Most of the Colorado mountain passes are pretty good for beginners. Squaw, Tennessee and Fremont come to mind. Loveland and Independence tend to be steeper than average.


----------



## Bulldozer (Jul 31, 2003)

This link might help a little.

http://www.coloradodot.info/travel/maximum-grades-on-colorado-mountain-passes.html


----------



## sinister_designs (Aug 26, 2011)

Thanks the link is nice. I may try Tennessee.


----------



## sbsbiker (Mar 29, 2008)

If you have the right gears, any pass is easy.
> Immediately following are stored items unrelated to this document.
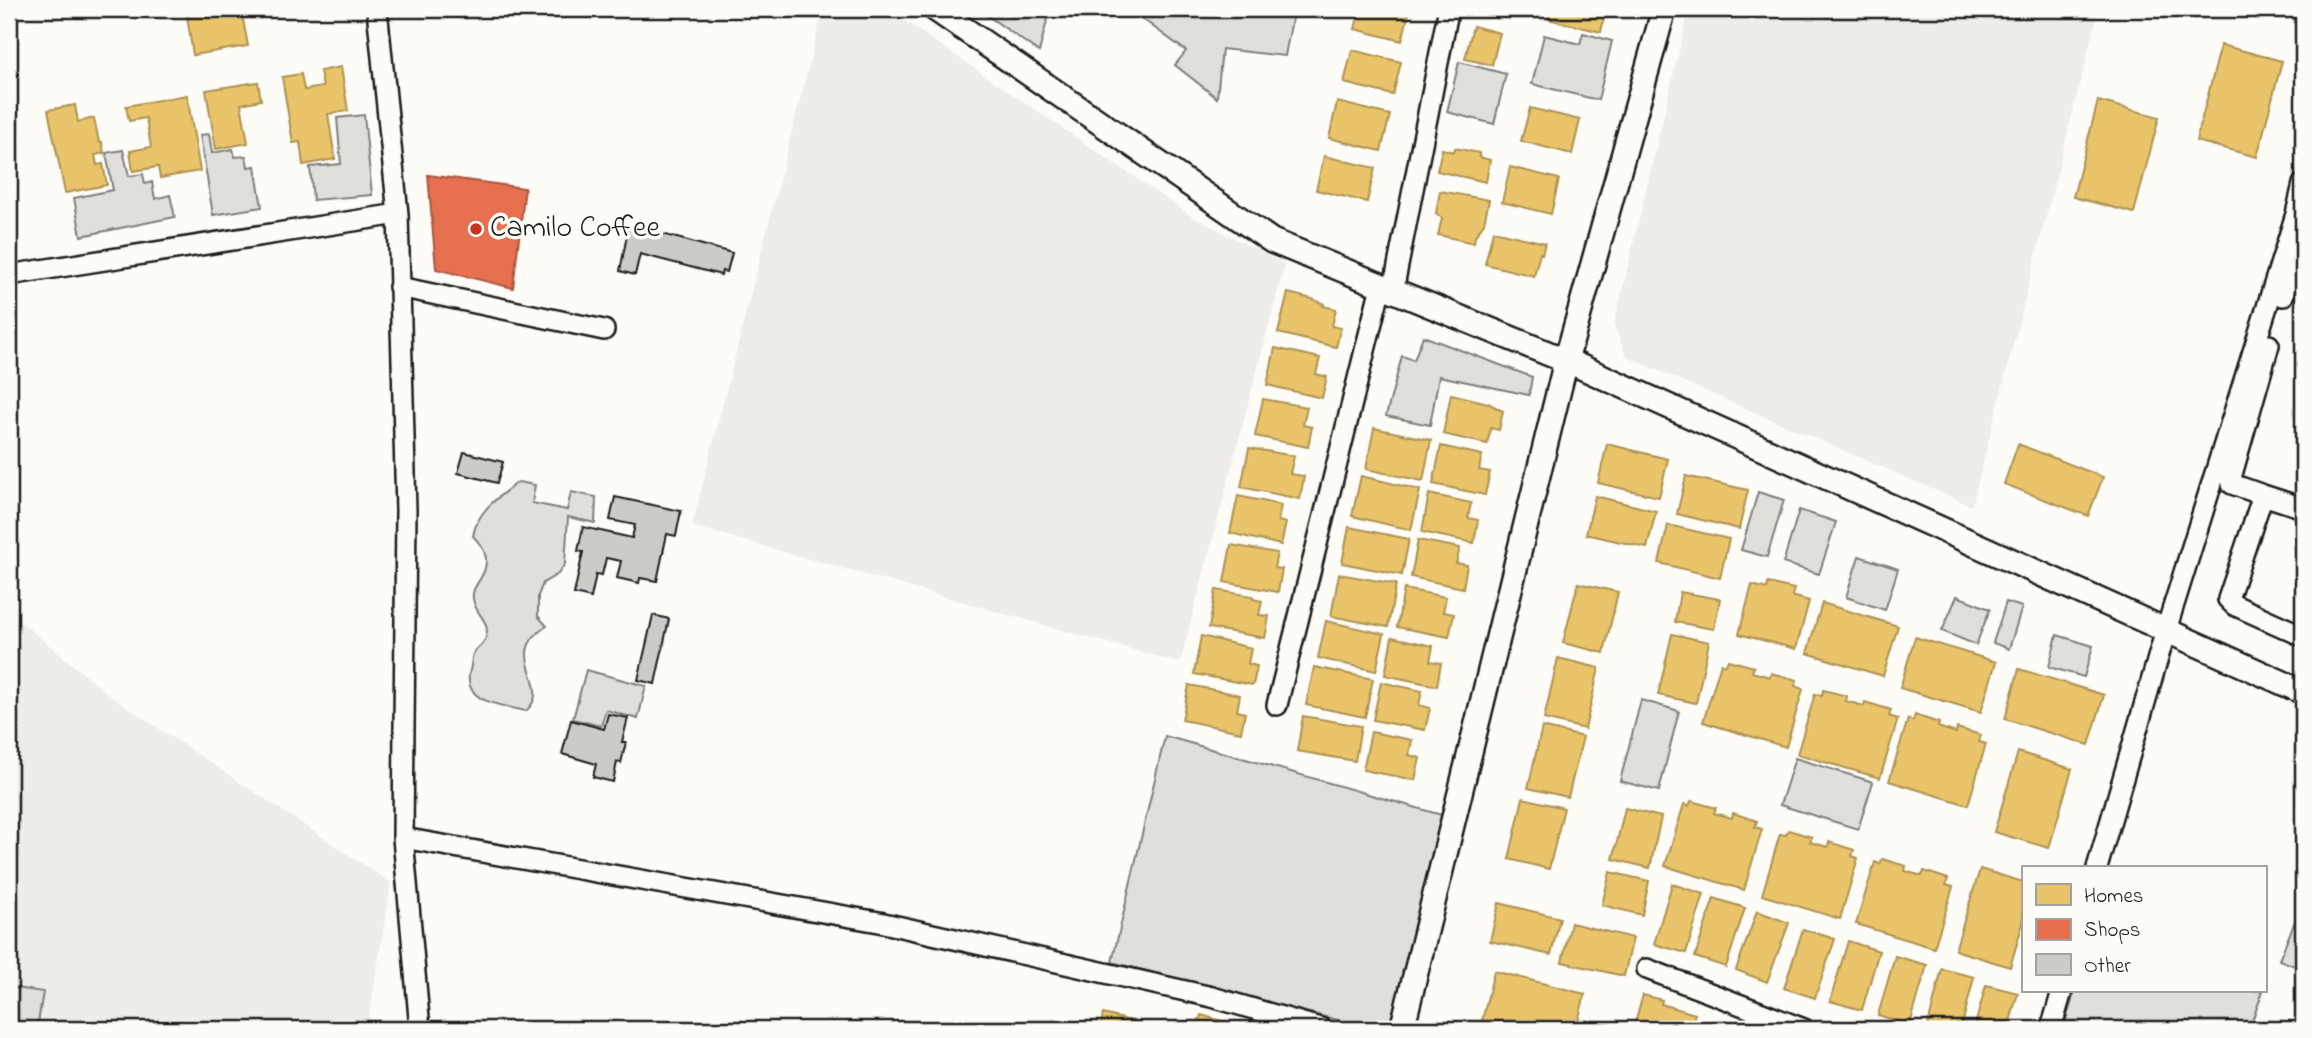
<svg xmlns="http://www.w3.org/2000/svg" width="2312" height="1038" viewBox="0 0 2312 1038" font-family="'Indie Flower',sans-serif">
<rect width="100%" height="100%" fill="#fdfcf7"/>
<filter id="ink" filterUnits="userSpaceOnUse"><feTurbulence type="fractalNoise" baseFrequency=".0143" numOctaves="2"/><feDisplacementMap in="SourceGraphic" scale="14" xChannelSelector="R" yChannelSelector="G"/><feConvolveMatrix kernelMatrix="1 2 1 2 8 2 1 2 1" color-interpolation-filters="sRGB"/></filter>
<g filter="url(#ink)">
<path fill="#eeede9" d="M 823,9 L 887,9 L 1193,217 L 1285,264 L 1180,663 L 692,526 Z
M 1689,9 L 2099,9 L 1972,506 L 1627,357 L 1614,325 Z
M 9,612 L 113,698 L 391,883 L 367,1029 L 9,1029 Z"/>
<path fill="#e0dfdb" stroke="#7e7e7c" stroke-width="2" d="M 978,9 L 1050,9 L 1039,52 Z
M 1129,9 L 1294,9 L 1285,56 L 1222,49 L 1217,98 L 1175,65 L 1186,51 Z
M 1583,33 L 1612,41 L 1598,100 L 1532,84 L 1544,35 L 1580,44 Z
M 1459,62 L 1506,74 L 1494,124 L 1447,112 Z
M 364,115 L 372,195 L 313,200 L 310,167 L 341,164 L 337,118 Z
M 209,134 L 212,153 L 233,149 L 235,157 L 246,156 L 248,167 L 255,166 L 262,207 L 213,215 L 200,135 Z
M 123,150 L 129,176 L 143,174 L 145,184 L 152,182 L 155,199 L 170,195 L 175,217 L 81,236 L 74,198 L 113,190 L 106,153 Z
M 1423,336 L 1532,377 L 1529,395 L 1439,376 L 1430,425 L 1386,416 L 1402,356 L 1414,360 Z
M 518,482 L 535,485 L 532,503 L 567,510 L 571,492 L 596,497 L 595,523 L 568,517 L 565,564 L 558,574 L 543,583 L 538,596 L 538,616 L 547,626 C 499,656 556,685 526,711 C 502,705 461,703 470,670 C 472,665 471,658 473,654 C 477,647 484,645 486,637 C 491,620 474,614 473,598 C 472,590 476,586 480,579 C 491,562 486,549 473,536 C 477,511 499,496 518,482 Z
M 1758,492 L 1784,500 L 1767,557 L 1741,550 Z
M 1799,510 L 1836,522 L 1819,574 L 1783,563 Z
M 1859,556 L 1898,569 L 1885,610 L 1846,597 Z
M 1957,596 L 1990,609 L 1976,645 L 1942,631 Z
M 2006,602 L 2022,607 L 2009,649 L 1993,643 Z
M 2057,635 L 2093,646 L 2084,677 L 2049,667 Z
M 586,670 L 646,686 L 638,719 L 606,710 L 601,726 L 573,719 Z
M 1641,700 L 1679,711 L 1659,791 L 1620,781 Z
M 1165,736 L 1445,816 L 1392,1029 L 1373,1029 L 1112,962 Z
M 1795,758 L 1873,782 L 1858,829 L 1780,805 Z
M 2303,902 L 2303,969 L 2279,960 Z
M 9,987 L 43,992 L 37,1029 L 9,1029 Z
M 2075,991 L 2263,991 L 2249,1029 L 2063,1029 Z"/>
<path fill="#e9c46a" stroke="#ac9253" stroke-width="2" d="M 186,9 L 241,9 L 248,46 L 193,55 Z
M 1360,9 L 1410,9 L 1402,41 L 1355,29 Z
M 1503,9 L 1539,9 L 1537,17 Z
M 1551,9 L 1606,9 L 1601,32 L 1548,19 Z
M 1473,26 L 1500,33 L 1492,65 L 1465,59 Z
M 2221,45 L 2282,61 L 2257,157 L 2196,141 Z
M 1352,50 L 1401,62 L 1393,95 L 1344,83 Z
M 341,67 L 348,111 L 328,114 L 335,159 L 303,165 L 300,142 L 293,143 L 282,77 L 301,74 L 304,90 L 323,87 L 320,71 Z
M 258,82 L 261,100 L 241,104 L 248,143 L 216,149 L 206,90 Z
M 187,95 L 200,171 L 160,178 L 158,167 L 133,171 L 130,151 L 151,147 L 146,118 L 129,121 L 126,106 Z
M 2098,101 L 2159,117 L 2134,213 L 2073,197 Z
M 1337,102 L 1390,115 L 1381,151 L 1329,138 Z
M 75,105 L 78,122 L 94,118 L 99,142 L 102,142 L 104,153 L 95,155 L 97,165 L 103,164 L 107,185 L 65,193 L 48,110 Z
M 1530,108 L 1580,120 L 1572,154 L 1521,141 Z
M 1455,148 L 1479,153 L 1479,157 L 1490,160 L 1486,182 L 1437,171 L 1442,149 L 1454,152 Z
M 1324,156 L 1375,168 L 1367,202 L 1316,190 Z
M 1510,167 L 1559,179 L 1551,214 L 1502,202 Z
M 1440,191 L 1489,200 L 1484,223 L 1475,236 L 1474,243 L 1438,235 L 1442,218 L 1436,213 Z
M 1493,231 L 1545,243 L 1542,254 L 1540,253 L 1534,276 L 1485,264 Z
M 1288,293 L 1312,299 L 1324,304 L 1323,306 L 1336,309 L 1332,326 L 1341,328 L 1336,347 L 1278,333 Z
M 1275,348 L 1320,358 L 1316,374 L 1327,377 L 1322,398 L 1267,385 Z
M 1451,394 L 1488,403 L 1503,411 L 1499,430 L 1491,428 L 1487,444 L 1443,434 Z
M 1263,399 L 1307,407 L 1303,425 L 1312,427 L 1308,447 L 1255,436 Z
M 1374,428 L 1431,440 L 1423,481 L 1366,469 Z
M 1607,444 L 1668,459 L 1659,497 L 1598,483 Z
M 2018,444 L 2103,477 L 2088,516 L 2004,484 Z
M 1441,446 L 1482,455 L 1479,470 L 1490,472 L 1485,495 L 1433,484 Z
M 1249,448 L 1294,456 L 1290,474 L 1304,476 L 1300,499 L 1241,487 Z
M 1361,476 L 1420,490 L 1411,530 L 1352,516 Z
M 1686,476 L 1748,490 L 1739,529 L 1677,514 Z
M 1429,494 L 1471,503 L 1468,518 L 1478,520 L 1474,543 L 1422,532 Z
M 1238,496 L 1281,505 L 1278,521 L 1286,523 L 1281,545 L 1230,533 Z
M 1595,496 L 1656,511 L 1647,548 L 1586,534 Z
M 1668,525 L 1729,539 L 1720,578 L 1659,563 Z
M 1349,527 L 1409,539 L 1402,575 L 1342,563 Z
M 1418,540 L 1460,548 L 1456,563 L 1467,565 L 1463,588 L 1411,577 Z
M 1231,545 L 1277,553 L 1274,568 L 1282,569 L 1278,592 L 1224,582 Z
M 1339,574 L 1396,584 L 1388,627 L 1331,616 Z
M 1578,583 L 1618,592 L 1604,653 L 1563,643 Z
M 1768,583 L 1794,589 L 1792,596 L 1809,601 L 1796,649 L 1739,634 L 1752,585 L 1767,589 Z
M 1404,589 L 1446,597 L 1443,612 L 1454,614 L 1449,637 L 1397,627 Z
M 1216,590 L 1253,596 L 1253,599 L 1262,601 L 1259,615 L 1269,616 L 1265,638 L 1209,628 Z
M 1680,592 L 1720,599 L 1714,629 L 1675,622 Z
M 1822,603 L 1898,626 L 1883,676 L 1807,653 Z
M 1326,621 L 1384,634 L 1376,671 L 1318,658 Z
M 1672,634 L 1709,642 L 1696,703 L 1658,695 Z
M 1201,636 L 1251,648 L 1248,664 L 1257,666 L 1253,685 L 1194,674 Z
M 1392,637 L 1433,646 L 1430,661 L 1441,663 L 1437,686 L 1385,675 Z
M 1915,637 L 1996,662 L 1981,712 L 1900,688 Z
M 1558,658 L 1599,668 L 1585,729 L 1544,719 Z
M 1728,660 L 1754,667 L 1752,672 L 1770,677 L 1771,673 L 1797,680 L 1795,686 L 1803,689 L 1786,747 L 1703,722 L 1721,663 L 1726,665 Z
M 1314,667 L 1373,679 L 1365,717 L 1306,705 Z
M 2019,669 L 2104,695 L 2089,745 L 2005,719 Z
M 1381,682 L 1422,691 L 1419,705 L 1430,708 L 1425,730 L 1373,720 Z
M 1189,685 L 1240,695 L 1237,711 L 1245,713 L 1241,732 L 1182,720 Z
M 1823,690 L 1847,696 L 1846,701 L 1864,706 L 1865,702 L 1891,710 L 1889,716 L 1898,719 L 1880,778 L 1797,754 L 1815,694 L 1822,696 Z
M 1915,715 L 1939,723 L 1938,727 L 1956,733 L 1957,728 L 1981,735 L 1979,742 L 1986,744 L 1968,805 L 1889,781 L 1908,719 L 1913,721 Z
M 1303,716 L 1361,726 L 1355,761 L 1297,751 Z
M 1542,727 L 1583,737 L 1568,797 L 1528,788 Z
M 1371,732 L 1412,740 L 1409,755 L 1420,758 L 1415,780 L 1363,770 Z
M 2018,752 L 2072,769 L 2049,848 L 1994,832 Z
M 1523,798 L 1564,808 L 1549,869 L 1509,859 Z
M 1691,801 L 1716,808 L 1714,813 L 1732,818 L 1733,813 L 1757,821 L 1755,827 L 1762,829 L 1744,890 L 1665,866 L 1684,804 L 1689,806 Z
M 1625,808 L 1661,817 L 1650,868 L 1613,859 Z
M 1788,830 L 1812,837 L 1810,842 L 1828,847 L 1829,842 L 1854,850 L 1852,856 L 1858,858 L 1840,919 L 1762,895 L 1780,834 L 1786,835 Z
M 1882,859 L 1906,866 L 1905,871 L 1922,876 L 1924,871 L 1948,879 L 1946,885 L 1953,887 L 1934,948 L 1856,924 L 1875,862 L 1880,864 Z
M 1980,869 L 2023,882 L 2023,923 L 2010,967 L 1955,950 Z
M 1610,872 L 1649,881 L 1642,915 L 1602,905 Z
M 1672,884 L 1704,894 L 1686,953 L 1654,944 Z
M 1714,898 L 1745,908 L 1726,967 L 1695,957 Z
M 1499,903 L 1560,918 L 1551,955 L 1490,941 Z
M 1757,911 L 1789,923 L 1767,982 L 1736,970 Z
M 1571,923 L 1633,938 L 1624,976 L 1562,962 Z
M 1803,929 L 1835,939 L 1815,998 L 1784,988 Z
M 1848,941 L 1879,951 L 1862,1010 L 1830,1001 Z
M 1895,956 L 1927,965 L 1910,1025 L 1878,1015 Z
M 1942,969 L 1974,977 L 1961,1029 L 1927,1029 Z
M 1494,971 L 1585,994 L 1576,1029 L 1516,1029 L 1482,1021 Z
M 1986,985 L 2018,993 L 2008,1029 L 1974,1029 Z
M 1643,995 L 1662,1000 L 1661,1004 L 1695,1014 L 1690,1029 L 1633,1029 Z
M 1103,1014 L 1164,1029 L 1100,1029 Z
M 1201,1015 L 1249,1029 L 1196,1029 Z"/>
<path fill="#e76f51" stroke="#aa5641" stroke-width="2" d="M 428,175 L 525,188 L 513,288 L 436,269 Z"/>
<path fill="#cccbc8" stroke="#1c1c1c" stroke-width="2" d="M 629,225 L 732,253 L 727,272 L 722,271 L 721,275 L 640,254 L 635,275 L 620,271 Z
M 464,452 L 503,462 L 497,483 L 458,473 Z
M 615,497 L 681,511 L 676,536 L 667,534 L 657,581 L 640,578 L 639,583 L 617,578 L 621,561 L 606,558 L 602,575 L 596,574 L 591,598 L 574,594 L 583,552 L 578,551 L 583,527 L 632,538 L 635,525 L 610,520 Z
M 653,615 L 669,619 L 655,684 L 638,680 Z
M 608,714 L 628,718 L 622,742 L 626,742 L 621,763 L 617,762 L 613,782 L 593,777 L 596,764 L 562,754 L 571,720 L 604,729 Z"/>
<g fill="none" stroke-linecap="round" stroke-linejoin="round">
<defs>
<path id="minor" d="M 377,9 L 398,214 L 406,510 L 403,838 L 420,1029
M 9,275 L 398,214
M 399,287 L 604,330
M 1393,291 L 1448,12
M 2283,296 C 2286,282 2289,271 2303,266
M 2263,495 L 2232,484 L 2231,478 L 2269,345
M 2303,508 L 2263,495 L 2228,599 L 2234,605 L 2303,636
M 1277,705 L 1381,286
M 403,838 L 879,922 L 1212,997 L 1323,1029
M 2097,868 L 2166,630 L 2296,214 L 2303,184
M 1647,969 L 1804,1029
M 2051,1029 L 2062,991"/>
<path id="tertiary" d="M 935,9 L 1272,241 L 1579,366 L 2303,692
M 1402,1029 L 1566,361 L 1664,9"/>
</defs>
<use href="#minor" stroke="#1c1c1c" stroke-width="24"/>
<use href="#tertiary" stroke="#1c1c1c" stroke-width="28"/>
<use href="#minor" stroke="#fdfcf7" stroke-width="19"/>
<use href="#tertiary" stroke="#fdfcf7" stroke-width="23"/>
</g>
</g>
<circle fill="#c8321e" stroke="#fdfcf7" stroke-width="2.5" cx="476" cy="229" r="7"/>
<g text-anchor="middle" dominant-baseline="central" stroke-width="7" stroke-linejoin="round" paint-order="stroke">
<g font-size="30" fill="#1c1c1c" stroke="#fdfcf7" text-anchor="start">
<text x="490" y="229">Camilo Coffee</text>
</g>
</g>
<rect width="2312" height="1038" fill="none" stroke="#fdfcf7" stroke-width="35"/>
<rect x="18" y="18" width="2277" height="1003" fill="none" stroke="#1c1c1c" stroke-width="2.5" filter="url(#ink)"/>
<rect x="2022" y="866" width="245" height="126" fill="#fdfcf7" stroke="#a3a29f" stroke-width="2"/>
<rect x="2036" y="884" width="35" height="21" fill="#e9c46a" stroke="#a3a29f" stroke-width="2"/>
<text x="2084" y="902" font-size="21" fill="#1c1c1c">Homes</text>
<rect x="2036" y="919" width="35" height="21" fill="#e76f51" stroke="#a3a29f" stroke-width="2"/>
<text x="2084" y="936" font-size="21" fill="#1c1c1c">Shops</text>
<rect x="2036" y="954" width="35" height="21" fill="#cccbc8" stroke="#a3a29f" stroke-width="2"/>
<text x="2084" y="972" font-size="21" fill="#1c1c1c">Other</text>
</svg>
Enjoy them all!


----------



## Tlaloc (May 12, 2005)

*Colorado Passes Data Base*

http://www.rmccrides.com/ClimbDB/climb_frame.html


----------



## sinister_designs (Aug 26, 2011)

Thanks
Another great link!


----------



## sinister_designs (Aug 26, 2011)

Which is a "nicer" ride? 

Copper to Fremont summit and back or
Copper to Vail summit?

The grade and distance are not that much or a worry more how enjoyable are the two routes? scenery etc?


----------



## Pablo (Jul 7, 2004)

sinister_designs said:


> Which is a "nicer" ride?
> 
> Copper to Fremont summit and back or
> Copper to Vail summit?
> ...


Copper to Fremont summit = a road.

Copper to Vail summit - bike path.


----------



## Bulldozer (Jul 31, 2003)

sinister_designs said:


> Which is a "nicer" ride?
> 
> Copper to Fremont summit and back or
> Copper to Vail summit?
> ...


Scenary-wise they're both good rides. The road to Fremont has heavy truck traffic due to the mine at the top. There are little to no shoulders on several parts of the ride. The ride from Copper to Vail Pass is bike path which can have its own set of hazards.


----------